> What to work on: Write out exactly the lines of the entries below, from the first through the line containing "वहीं अजय माकन", and nothing beyond them.
[Information — start]
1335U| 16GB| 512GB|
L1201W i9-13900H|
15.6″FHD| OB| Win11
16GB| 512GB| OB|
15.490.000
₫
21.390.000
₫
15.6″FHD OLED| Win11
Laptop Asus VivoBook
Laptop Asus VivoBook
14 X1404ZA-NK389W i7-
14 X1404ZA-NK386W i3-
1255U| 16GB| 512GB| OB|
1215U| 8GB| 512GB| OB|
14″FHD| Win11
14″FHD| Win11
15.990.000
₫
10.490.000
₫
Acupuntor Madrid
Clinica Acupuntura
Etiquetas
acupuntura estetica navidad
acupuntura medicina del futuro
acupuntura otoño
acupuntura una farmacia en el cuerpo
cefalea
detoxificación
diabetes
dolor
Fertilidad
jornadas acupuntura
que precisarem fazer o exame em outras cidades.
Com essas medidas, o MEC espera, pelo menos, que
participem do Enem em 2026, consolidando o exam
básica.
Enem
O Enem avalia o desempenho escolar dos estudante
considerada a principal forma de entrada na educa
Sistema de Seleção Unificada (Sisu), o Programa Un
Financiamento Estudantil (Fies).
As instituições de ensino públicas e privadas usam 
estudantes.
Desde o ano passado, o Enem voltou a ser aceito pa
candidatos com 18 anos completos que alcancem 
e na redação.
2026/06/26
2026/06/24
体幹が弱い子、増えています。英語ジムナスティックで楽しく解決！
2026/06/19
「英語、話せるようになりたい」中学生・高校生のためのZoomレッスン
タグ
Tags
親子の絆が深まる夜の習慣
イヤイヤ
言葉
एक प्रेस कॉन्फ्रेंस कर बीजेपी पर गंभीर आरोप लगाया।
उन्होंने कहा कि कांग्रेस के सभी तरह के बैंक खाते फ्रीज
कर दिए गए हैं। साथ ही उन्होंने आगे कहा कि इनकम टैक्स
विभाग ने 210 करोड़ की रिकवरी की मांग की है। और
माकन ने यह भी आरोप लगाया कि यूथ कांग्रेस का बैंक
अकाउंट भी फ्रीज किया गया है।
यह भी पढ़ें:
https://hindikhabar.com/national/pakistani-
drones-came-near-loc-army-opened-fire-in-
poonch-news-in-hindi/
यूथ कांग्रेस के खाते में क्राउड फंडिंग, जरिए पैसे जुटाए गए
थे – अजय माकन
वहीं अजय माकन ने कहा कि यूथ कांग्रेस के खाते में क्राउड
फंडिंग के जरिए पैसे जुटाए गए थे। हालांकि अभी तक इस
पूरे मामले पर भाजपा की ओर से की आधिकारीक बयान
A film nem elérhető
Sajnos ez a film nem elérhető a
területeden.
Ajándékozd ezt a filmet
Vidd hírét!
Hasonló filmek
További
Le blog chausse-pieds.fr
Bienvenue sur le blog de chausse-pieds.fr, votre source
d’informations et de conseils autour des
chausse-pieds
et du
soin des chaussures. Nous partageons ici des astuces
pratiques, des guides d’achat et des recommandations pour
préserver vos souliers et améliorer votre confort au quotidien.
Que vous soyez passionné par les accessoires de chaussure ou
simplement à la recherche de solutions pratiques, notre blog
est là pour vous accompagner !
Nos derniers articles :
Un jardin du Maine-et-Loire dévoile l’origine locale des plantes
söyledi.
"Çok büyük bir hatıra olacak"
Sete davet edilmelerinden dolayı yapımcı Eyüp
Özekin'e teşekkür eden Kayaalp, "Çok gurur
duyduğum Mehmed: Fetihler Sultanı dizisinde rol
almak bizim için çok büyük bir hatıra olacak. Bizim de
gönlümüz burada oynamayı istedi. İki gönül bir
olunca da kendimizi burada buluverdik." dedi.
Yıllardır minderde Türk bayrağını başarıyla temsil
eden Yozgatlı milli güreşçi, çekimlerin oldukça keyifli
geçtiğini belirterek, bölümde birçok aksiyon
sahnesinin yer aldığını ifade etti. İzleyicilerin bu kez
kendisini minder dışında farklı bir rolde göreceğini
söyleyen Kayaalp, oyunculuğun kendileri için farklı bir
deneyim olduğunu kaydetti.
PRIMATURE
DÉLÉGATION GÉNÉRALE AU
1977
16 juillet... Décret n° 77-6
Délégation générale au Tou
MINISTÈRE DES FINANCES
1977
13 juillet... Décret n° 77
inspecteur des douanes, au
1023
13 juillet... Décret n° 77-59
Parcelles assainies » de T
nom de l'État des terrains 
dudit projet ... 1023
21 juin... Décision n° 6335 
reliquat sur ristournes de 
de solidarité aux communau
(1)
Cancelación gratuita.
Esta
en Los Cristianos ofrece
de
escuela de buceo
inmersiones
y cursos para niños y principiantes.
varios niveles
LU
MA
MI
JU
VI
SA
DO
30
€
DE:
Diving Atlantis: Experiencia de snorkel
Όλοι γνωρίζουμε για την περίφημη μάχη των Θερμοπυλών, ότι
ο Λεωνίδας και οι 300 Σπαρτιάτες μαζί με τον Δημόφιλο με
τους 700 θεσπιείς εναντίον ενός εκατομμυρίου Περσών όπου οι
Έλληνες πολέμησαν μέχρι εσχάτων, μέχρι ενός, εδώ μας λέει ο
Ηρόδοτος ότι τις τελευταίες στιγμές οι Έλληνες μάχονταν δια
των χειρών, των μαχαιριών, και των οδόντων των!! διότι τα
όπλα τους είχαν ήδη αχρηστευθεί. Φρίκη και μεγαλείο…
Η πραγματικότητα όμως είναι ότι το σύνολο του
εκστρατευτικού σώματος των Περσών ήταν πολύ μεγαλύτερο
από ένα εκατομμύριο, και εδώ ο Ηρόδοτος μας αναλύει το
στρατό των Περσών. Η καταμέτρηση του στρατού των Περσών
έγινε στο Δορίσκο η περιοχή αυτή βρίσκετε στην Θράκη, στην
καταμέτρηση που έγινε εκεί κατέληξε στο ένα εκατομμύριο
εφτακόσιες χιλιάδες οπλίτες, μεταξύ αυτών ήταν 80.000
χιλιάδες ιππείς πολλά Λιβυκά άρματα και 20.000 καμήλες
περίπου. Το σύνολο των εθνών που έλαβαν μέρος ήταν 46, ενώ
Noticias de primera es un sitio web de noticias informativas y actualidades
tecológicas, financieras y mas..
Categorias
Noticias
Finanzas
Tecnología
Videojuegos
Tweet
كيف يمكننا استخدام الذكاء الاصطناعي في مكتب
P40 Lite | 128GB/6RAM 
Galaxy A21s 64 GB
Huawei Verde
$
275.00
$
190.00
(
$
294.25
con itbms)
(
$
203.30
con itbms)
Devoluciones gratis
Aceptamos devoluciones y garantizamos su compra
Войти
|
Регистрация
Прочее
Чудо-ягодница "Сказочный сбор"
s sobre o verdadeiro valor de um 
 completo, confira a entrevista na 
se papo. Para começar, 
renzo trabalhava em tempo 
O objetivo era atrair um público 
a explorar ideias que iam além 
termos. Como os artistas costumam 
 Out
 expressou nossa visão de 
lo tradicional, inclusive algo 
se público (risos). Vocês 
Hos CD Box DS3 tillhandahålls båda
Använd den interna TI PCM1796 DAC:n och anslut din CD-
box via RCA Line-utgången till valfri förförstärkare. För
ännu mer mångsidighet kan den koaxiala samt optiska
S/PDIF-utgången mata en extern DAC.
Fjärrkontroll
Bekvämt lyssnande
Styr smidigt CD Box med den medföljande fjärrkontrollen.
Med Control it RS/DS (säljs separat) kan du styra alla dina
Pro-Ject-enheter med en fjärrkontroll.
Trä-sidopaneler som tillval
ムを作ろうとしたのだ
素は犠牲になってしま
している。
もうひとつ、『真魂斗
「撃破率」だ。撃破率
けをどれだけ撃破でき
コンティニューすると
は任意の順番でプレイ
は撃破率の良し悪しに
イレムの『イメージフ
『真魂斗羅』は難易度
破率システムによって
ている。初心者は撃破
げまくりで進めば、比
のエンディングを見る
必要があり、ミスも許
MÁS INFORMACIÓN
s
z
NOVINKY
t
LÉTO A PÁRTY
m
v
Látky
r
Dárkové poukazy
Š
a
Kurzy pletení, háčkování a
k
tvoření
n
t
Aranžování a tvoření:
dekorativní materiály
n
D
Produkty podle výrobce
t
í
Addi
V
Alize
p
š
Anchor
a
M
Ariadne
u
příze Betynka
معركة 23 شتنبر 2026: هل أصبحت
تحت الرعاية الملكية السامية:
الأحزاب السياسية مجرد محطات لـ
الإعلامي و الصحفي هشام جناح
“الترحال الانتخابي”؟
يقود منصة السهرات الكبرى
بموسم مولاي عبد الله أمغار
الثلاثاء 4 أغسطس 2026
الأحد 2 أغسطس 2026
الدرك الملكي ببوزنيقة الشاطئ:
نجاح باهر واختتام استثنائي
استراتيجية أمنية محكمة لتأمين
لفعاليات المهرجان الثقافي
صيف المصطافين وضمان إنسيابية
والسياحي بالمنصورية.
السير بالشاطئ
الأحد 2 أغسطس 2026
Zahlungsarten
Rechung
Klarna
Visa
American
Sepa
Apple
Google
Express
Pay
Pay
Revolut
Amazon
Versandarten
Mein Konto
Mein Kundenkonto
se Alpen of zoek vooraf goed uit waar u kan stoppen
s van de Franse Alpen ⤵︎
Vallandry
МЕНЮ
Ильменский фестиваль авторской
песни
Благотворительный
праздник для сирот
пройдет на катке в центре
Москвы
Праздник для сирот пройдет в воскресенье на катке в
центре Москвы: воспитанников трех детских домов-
[Information — finish]
> Your solution:
1335U| 16GB| 512GB|
L1201W i9-13900H|
15.6″FHD| OB| Win11
16GB| 512GB| OB|
15.490.000
₫
21.390.000
₫
15.6″FHD OLED| Win11
Laptop Asus VivoBook
Laptop Asus VivoBook
14 X1404ZA-NK389W i7-
14 X1404ZA-NK386W i3-
1255U| 16GB| 512GB| OB|
1215U| 8GB| 512GB| OB|
14″FHD| Win11
14″FHD| Win11
15.990.000
₫
10.490.000
₫
Acupuntor Madrid
Clinica Acupuntura
Etiquetas
acupuntura estetica navidad
acupuntura medicina del futuro
acupuntura otoño
acupuntura una farmacia en el cuerpo
cefalea
detoxificación
diabetes
dolor
Fertilidad
jornadas acupuntura
que precisarem fazer o exame em outras cidades.
Com essas medidas, o MEC espera, pelo menos, que
participem do Enem em 2026, consolidando o exam
básica.
Enem
O Enem avalia o desempenho escolar dos estudante
considerada a principal forma de entrada na educa
Sistema de Seleção Unificada (Sisu), o Programa Un
Financiamento Estudantil (Fies).
As instituições de ensino públicas e privadas usam 
estudantes.
Desde o ano passado, o Enem voltou a ser aceito pa
candidatos com 18 anos completos que alcancem 
e na redação.
2026/06/26
2026/06/24
体幹が弱い子、増えています。英語ジムナスティックで楽しく解決！
2026/06/19
「英語、話せるようになりたい」中学生・高校生のためのZoomレッスン
タグ
Tags
親子の絆が深まる夜の習慣
イヤイヤ
言葉
एक प्रेस कॉन्फ्रेंस कर बीजेपी पर गंभीर आरोप लगाया।
उन्होंने कहा कि कांग्रेस के सभी तरह के बैंक खाते फ्रीज
कर दिए गए हैं। साथ ही उन्होंने आगे कहा कि इनकम टैक्स
विभाग ने 210 करोड़ की रिकवरी की मांग की है। और
माकन ने यह भी आरोप लगाया कि यूथ कांग्रेस का बैंक
अकाउंट भी फ्रीज किया गया है।
यह भी पढ़ें:
https://hindikhabar.com/national/pakistani-
drones-came-near-loc-army-opened-fire-in-
poonch-news-in-hindi/
यूथ कांग्रेस के खाते में क्राउड फंडिंग, जरिए पैसे जुटाए गए
थे – अजय माकन
वहीं अजय माकन ने कहा कि यूथ कांग्रेस के खाते में क्राउड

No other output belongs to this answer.